Joana dos Anjos acusou formalmente o padre Grandier de ser o
causador de todos os distúrbios no convento. O clérigo tinha um bom número de
inimigos e tinha se pronunciado contra a decisão do cardeal-ministro de demolir
os muros da cidade, aumentando o coro dos descontentes contra o Don Juan
clerical. O espetáculo da possessão coletiva das freiras era, agora, um tema
nacional. Diante de autoridades e interrogadores, as freiras rolavam no chão e
gritavam blasfêmias.
Urbain Grandier foi preso e julgado. Apareceu um pacto
diabólico, um documento concreto assinado por vários demônios e conservado até
hoje nos arquivos franceses. Os crimes, claro, foram todos comprovados. No dia
18 de agosto de 1634, com uma multidão que excedia a população local, o fogo
foi aceso em frente à igreja da Santa Cruz. O clérigo foi muito torturado e,
como era esperado, encontraram-se pontos insensíveis à dor e ao sangramento no
seu corpo, outro sinal evidente de que tinha selado um acordo com o Inferno. O
agente de Satanás convertera-se em carne carbonizada. Restava a possessão do
convento.
As freiras foram exorcizadas diversas vezes. O problema era
a grande quantidade de demônios. Expulsava-se um e surgiam vários outros que
diziam seus nomes e permaneciam no corpo das aflitas. Houve rivalidade entre as
ordens. Os capuchinhos foram substituídos por jesuítas na luta contra as
legiões. O exorcismo envolvia opiniões do cardeal Richelieu, dos juízes locais
e do bispo. Lutava-se pelas almas das ursulinas, lutava-se contra a ação dos
seres infernais e, acima de tudo, pelo triunfo do poder monárquico e católico
sobre a região. O caso é tão envolvente que a própria Joana dos Anjos é levada
à presença do rei Luís XIII e da rainha Ana de Áustria.
Um erudito e místico jesuíta, Jean-Joseph Surin, foi trazido
para participar do esforço de exorcismos. Conseguiu expulsar ainda mais
demônios, porém entrou em crise depressiva e descreveu que os demônios
retirados do corpo das freiras vinham para o seu. O religioso desenvolveu
tendências suicidas e descreveu como sentia uma entidade dentro dele. Em
janeiro de 1665, morreu Joana. Seus anos finais foram marcados pela obsessão de
virar santa. Imersa em afasia e penitências, marcada por estigmas pelo corpo, a
popular freira do século 17 faleceu de complicações respiratórias.

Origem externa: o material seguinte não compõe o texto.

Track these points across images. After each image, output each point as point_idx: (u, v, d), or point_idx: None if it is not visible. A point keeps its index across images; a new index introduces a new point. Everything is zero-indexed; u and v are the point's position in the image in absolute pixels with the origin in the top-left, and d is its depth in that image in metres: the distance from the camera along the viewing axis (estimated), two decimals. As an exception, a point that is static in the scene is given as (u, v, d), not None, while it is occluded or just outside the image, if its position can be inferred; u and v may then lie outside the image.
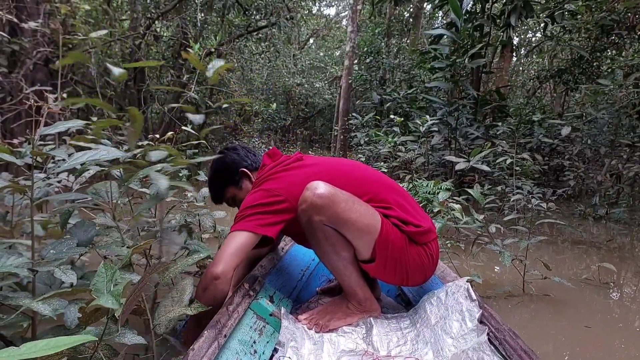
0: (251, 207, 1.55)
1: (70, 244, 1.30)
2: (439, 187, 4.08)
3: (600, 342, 2.13)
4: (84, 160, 1.31)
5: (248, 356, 1.38)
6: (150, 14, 7.89)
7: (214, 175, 1.88)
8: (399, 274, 1.63)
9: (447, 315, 1.53)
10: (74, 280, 1.12)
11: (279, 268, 2.01)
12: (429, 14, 15.55)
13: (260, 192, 1.60)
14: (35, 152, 1.17)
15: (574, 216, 5.81)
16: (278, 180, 1.64)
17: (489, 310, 1.46)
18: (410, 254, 1.60)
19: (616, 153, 6.48)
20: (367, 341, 1.54)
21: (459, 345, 1.39)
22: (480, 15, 7.24)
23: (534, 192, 4.45)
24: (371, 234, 1.53)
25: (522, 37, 17.77)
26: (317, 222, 1.49)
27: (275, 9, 9.49)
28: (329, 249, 1.54)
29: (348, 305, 1.65)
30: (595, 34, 8.28)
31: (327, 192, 1.48)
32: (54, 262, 1.20)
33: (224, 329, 1.33)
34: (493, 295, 2.63)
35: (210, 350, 1.20)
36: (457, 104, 6.51)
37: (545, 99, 14.16)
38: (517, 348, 1.26)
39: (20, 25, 4.19)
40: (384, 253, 1.56)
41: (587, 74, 8.85)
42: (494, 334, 1.35)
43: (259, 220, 1.53)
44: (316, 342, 1.51)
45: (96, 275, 1.04)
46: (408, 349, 1.50)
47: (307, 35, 22.20)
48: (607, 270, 3.04)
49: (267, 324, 1.58)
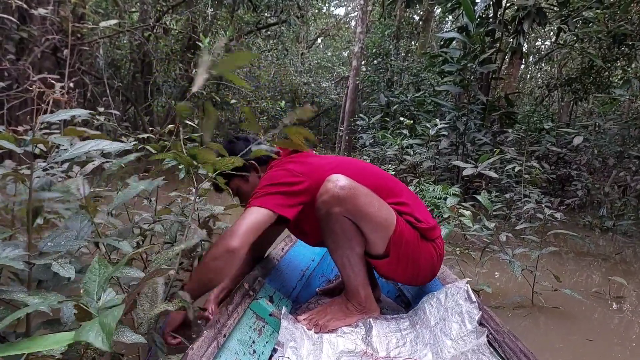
0: (272, 185, 1.53)
1: (69, 236, 1.25)
2: (447, 192, 4.02)
3: (609, 357, 2.07)
4: (87, 149, 1.27)
5: (247, 356, 1.38)
6: (160, 6, 7.85)
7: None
8: (409, 270, 1.65)
9: (446, 316, 1.53)
10: (72, 274, 1.07)
11: (278, 268, 2.01)
12: (438, 17, 15.49)
13: (283, 171, 1.59)
14: (35, 140, 1.11)
15: (578, 226, 5.74)
16: (301, 163, 1.64)
17: (488, 312, 1.47)
18: (422, 250, 1.63)
19: (624, 165, 6.40)
20: (367, 342, 1.54)
21: (458, 347, 1.40)
22: (493, 20, 7.18)
23: (542, 201, 4.40)
24: (387, 229, 1.55)
25: (531, 44, 17.70)
26: (337, 213, 1.49)
27: (286, 6, 9.45)
28: (345, 242, 1.55)
29: (348, 305, 1.66)
30: (607, 43, 8.21)
31: (349, 184, 1.49)
32: (51, 255, 1.15)
33: (224, 328, 1.34)
34: (501, 306, 2.57)
35: (210, 350, 1.21)
36: (466, 108, 6.45)
37: (553, 107, 14.09)
38: (516, 350, 1.26)
39: (30, 12, 4.15)
40: (398, 249, 1.58)
41: (597, 84, 8.79)
42: (493, 336, 1.36)
43: (279, 199, 1.51)
44: (315, 343, 1.51)
45: (88, 272, 0.99)
46: (407, 350, 1.50)
47: (315, 35, 22.17)
48: (615, 283, 2.98)
49: (267, 324, 1.59)
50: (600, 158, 6.64)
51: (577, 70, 9.41)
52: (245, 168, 1.78)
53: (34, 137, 1.18)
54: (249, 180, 1.81)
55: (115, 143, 1.31)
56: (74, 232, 1.32)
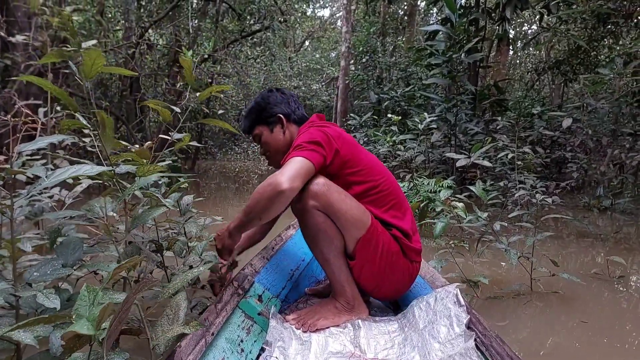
0: (314, 143, 1.56)
1: (55, 265, 1.25)
2: (440, 185, 4.02)
3: (610, 336, 2.06)
4: (67, 176, 1.26)
5: (235, 355, 1.38)
6: (144, 22, 7.85)
7: (253, 106, 1.86)
8: (373, 280, 1.67)
9: (435, 320, 1.53)
10: (57, 305, 1.06)
11: (268, 267, 2.00)
12: (423, 10, 15.53)
13: (322, 134, 1.61)
14: (11, 171, 1.11)
15: (579, 208, 5.74)
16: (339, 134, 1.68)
17: (476, 315, 1.47)
18: (396, 265, 1.66)
19: (618, 143, 6.41)
20: (355, 343, 1.53)
21: (446, 350, 1.39)
22: (475, 9, 7.18)
23: (537, 186, 4.39)
24: (358, 229, 1.58)
25: (518, 30, 17.73)
26: (312, 207, 1.54)
27: (268, 12, 9.46)
28: (321, 237, 1.58)
29: (336, 304, 1.67)
30: (591, 23, 8.23)
31: (324, 182, 1.55)
32: (37, 286, 1.14)
33: (212, 326, 1.34)
34: (500, 295, 2.57)
35: (197, 348, 1.21)
36: (455, 99, 6.45)
37: (544, 91, 14.11)
38: (503, 354, 1.27)
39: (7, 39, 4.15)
40: (366, 252, 1.61)
41: (585, 64, 8.80)
42: (481, 340, 1.36)
43: (320, 158, 1.55)
44: (303, 343, 1.51)
45: (78, 299, 0.99)
46: (395, 352, 1.50)
47: (302, 38, 22.21)
48: (616, 263, 2.98)
49: (255, 323, 1.59)
50: (594, 138, 6.64)
51: (564, 52, 9.42)
52: (273, 118, 1.81)
53: (11, 167, 1.18)
54: (273, 131, 1.82)
55: (97, 167, 1.31)
56: (60, 260, 1.31)
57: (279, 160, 1.76)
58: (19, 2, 5.14)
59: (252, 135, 1.89)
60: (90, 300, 0.98)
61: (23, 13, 5.36)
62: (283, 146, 1.80)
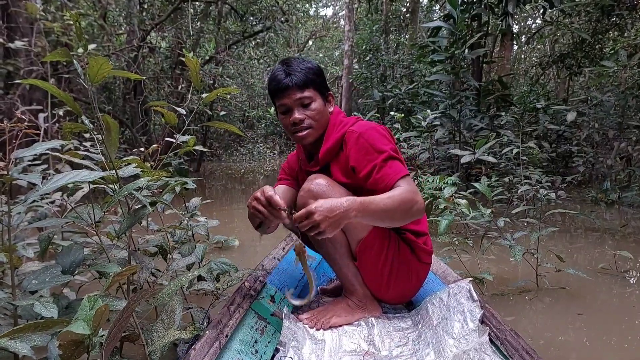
0: (396, 152, 1.56)
1: (54, 272, 1.24)
2: (445, 182, 3.99)
3: (618, 332, 2.04)
4: (65, 182, 1.26)
5: (249, 356, 1.39)
6: (145, 26, 7.87)
7: (313, 67, 1.63)
8: (376, 282, 1.66)
9: (448, 315, 1.53)
10: (55, 314, 1.06)
11: (280, 268, 2.02)
12: (426, 7, 15.44)
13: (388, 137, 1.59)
14: (7, 178, 1.10)
15: (586, 202, 5.68)
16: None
17: (490, 310, 1.46)
18: (405, 269, 1.65)
19: (625, 135, 6.34)
20: (369, 341, 1.53)
21: (460, 345, 1.39)
22: (477, 4, 7.13)
23: (542, 181, 4.35)
24: (360, 230, 1.57)
25: (521, 24, 17.61)
26: None
27: (270, 12, 9.46)
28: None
29: (349, 302, 1.67)
30: (595, 15, 8.15)
31: (325, 182, 1.55)
32: (35, 294, 1.14)
33: (226, 328, 1.35)
34: (506, 292, 2.54)
35: (212, 350, 1.22)
36: (459, 96, 6.41)
37: (549, 85, 14.00)
38: (518, 348, 1.26)
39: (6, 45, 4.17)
40: (367, 255, 1.60)
41: (590, 57, 8.72)
42: (495, 334, 1.36)
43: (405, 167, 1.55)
44: (317, 342, 1.51)
45: (79, 309, 0.98)
46: (409, 349, 1.50)
47: (305, 38, 22.18)
48: (624, 257, 2.94)
49: (269, 323, 1.60)
50: (600, 131, 6.57)
51: (568, 46, 9.34)
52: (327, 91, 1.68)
53: (7, 174, 1.18)
54: (325, 104, 1.65)
55: (95, 172, 1.30)
56: (59, 267, 1.30)
57: (312, 135, 1.61)
58: (21, 9, 5.16)
59: (302, 95, 1.57)
60: (89, 308, 0.97)
61: (25, 19, 5.38)
62: (325, 124, 1.64)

A 22 de
abril do mesmo ano, o padre Surin também fechava os olhos definitivamente. Ele
havia trocado uma forte correspondência com a exorcizada.
O caso de Loudon foi descrito como histeria coletiva, jogo
político, esquizofrenia e fruto da “demonomania” moderna. Após o escândalo, os
juízes passaram a acreditar menos em possessões demoníacas, como defendeu
Robert Mandrou no controverso livro Magistrados e Feiticeiros na França do
Século 17 (ed. Perspectiva). O jesuíta Michel de Certeau escreveu uma análise
clássica: La Possession de Loudun, ainda sem versão em português. De Certeau
também explorou a escrita mística do padre Surin, seu colega de ordem. Freud
interessou-se pelas narrativas em texto de 1923. Aldous Huxley publicou o
romance Os Demônios de Loudun, em 1952. O livro inspirou uma ópera de Krzysztof
Penderecki. Jerzy Kawalerowicz fez um filme: Madre Joana dos Anjos. O inglês
Ken Russell dirigiu Vanessa Redgrave e Oliver Reed tratando do episódio. A
possessão inspirou o intelecto e as artes.
E os demônios? Ainda brilhariam em Salem, no fim do século
17. Depois iriam perder lugar para outras atrações. A histeria coletiva? Essa
sobreviveu e ainda assombra governantes e juízes. Ah se madre Joana dos Anjos
tivesse internet... É preciso manter a esperança... e a sanidade.